Bon jour, mes amies,
Yes, I went back, and La Opera is definitely worth a visit. Lavish is the word for this building. Napoleon III himself requested a grand opera house and chose Charles Garnier to design and decorate it. The location was carefully chosen to take advantage of Baron Hausmann's reworking of Paris streets as it has its own grand avenue and is just off the Grandes Boulevards. The building simply screams Second Empire grandiosity, and yet it manages to be beautiful and harmonious albeit overwhelming.
When I got there, a long line had already formed, and the site opened late. I amused myself watching clueless visitors march up to the entrance. They must have thought the rest of us were lined up for funsies. The attendants directed them to the rear of the line.
The exterior is ornate with statues, pilasters, cornices, and reliefs. There's an Art Historical term horror vacui. Every available surface has its decoration. The outside does not compare with the interior which has all of those plus mosaics and frescos. I wondered how much gold leaf was employed. Acres, I imagine. One can rent an audio guide, but I did not. While waiting to go upstairs (A school group of little kids had to be sorted out) a woman spoke to me in French. I replied apologetically in English, "I'm a tourist." She brightened. "Me, too!" She asked me to take a photo of her with her phone, and of course, I was happy to oblige. Plenty of people have helped me out in just this way on my journeys.

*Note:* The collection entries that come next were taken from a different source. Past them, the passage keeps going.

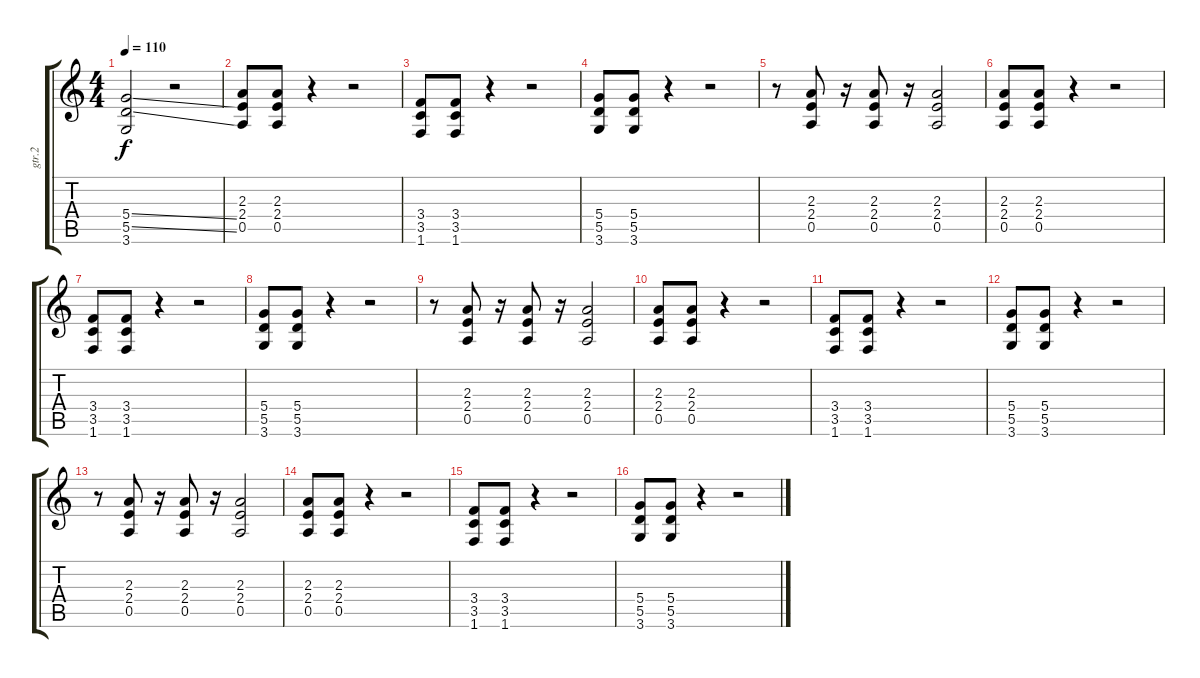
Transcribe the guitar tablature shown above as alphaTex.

\track ("gtr.2" "gtr.2") {instrument distortionguitar}
\staff {score tabs}
\tuning (E4 B3 G3 D3 A2 E2) {hide}
\ts (4 4)
\tempo 110
\clef g2
\ks c
(5.4{ss} 5.5{ss} 3.6).2{dy f} r.2 |
(2.3 2.4 0.5).8 (2.3 2.4 0.5).8 r.4 r.2 |
(3.4 3.5 1.6).8 (3.4 3.5 1.6).8 r.4 r.2 |
(5.4 5.5 3.6).8 (5.4 5.5 3.6).8 r.4 r.2 |
r.8 (2.3 2.4 0.5).8 r.16 (2.3 2.4 0.5).8 r.16 (2.3 2.4 0.5).2 |
(2.3 2.4 0.5).8 (2.3 2.4 0.5).8 r.4 r.2 |
(3.4 3.5 1.6).8 (3.4 3.5 1.6).8 r.4 r.2 |
(5.4 5.5 3.6).8 (5.4 5.5 3.6).8 r.4 r.2 |
r.8 (2.3 2.4 0.5).8 r.16 (2.3 2.4 0.5).8 r.16 (2.3 2.4 0.5).2 |
(2.3 2.4 0.5).8 (2.3 2.4 0.5).8 r.4 r.2 |
(3.4 3.5 1.6).8 (3.4 3.5 1.6).8 r.4 r.2 |
(5.4 5.5 3.6).8 (5.4 5.5 3.6).8 r.4 r.2 |
r.8 (2.3 2.4 0.5).8 r.16 (2.3 2.4 0.5).8 r.16 (2.3 2.4 0.5).2 |
(2.3 2.4 0.5).8 (2.3 2.4 0.5).8 r.4 r.2 |
(3.4 3.5 1.6).8 (3.4 3.5 1.6).8 r.4 r.2 |
(5.4 5.5 3.6).8 (5.4 5.5 3.6).8 r.4 r.2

I had a good wander. A few of the boxes are open. I got a good view (and photo) of the lovely Marc Chagall fresco in the central dome. I also marveled at the various vestibules meant as a place for the fashionable world to gather before and after the performances. Some costumes from past performances are on display. A lot of us went out on the balcony that overlooks the Place and Avenue de la Opera for a great view of the chaos.
My trips there taught me to value the quiet and lack of bustle of my own neighborhood. Driving in Paris must be a horror show. I would not even take a taxi lest I die of fear. I am astounded that there are not more accidents. And if you need the police or an emergency vehicle--well, don't hold your breath. They are stuck in traffic like everyone else. A couple of Very Swank Hotels are in this area. The rest are on the Champs Elysees. I'll stick to Les Halles.
I hard boiled some eggs this morning and am having one with my apero. I also stopped on the way back at my favorite fast food place. You may be surprised I have one, but I have always enjoyed Pret a Manger. Despite the French name it's a British outfit. All the food is organic and fair trade, not to mention delicious. I have never been disappointed. As a bonus, they were one of the first food sellers to do social outreach to the homeless and hungry. A few outlets exist in the United States and if you run across one, don't hesitate to stop in. I got a Salad Nicoise Wrap to remind myself of all those Pan Bagnats I ate in Nice. This one isn't authentic, but it sure is good!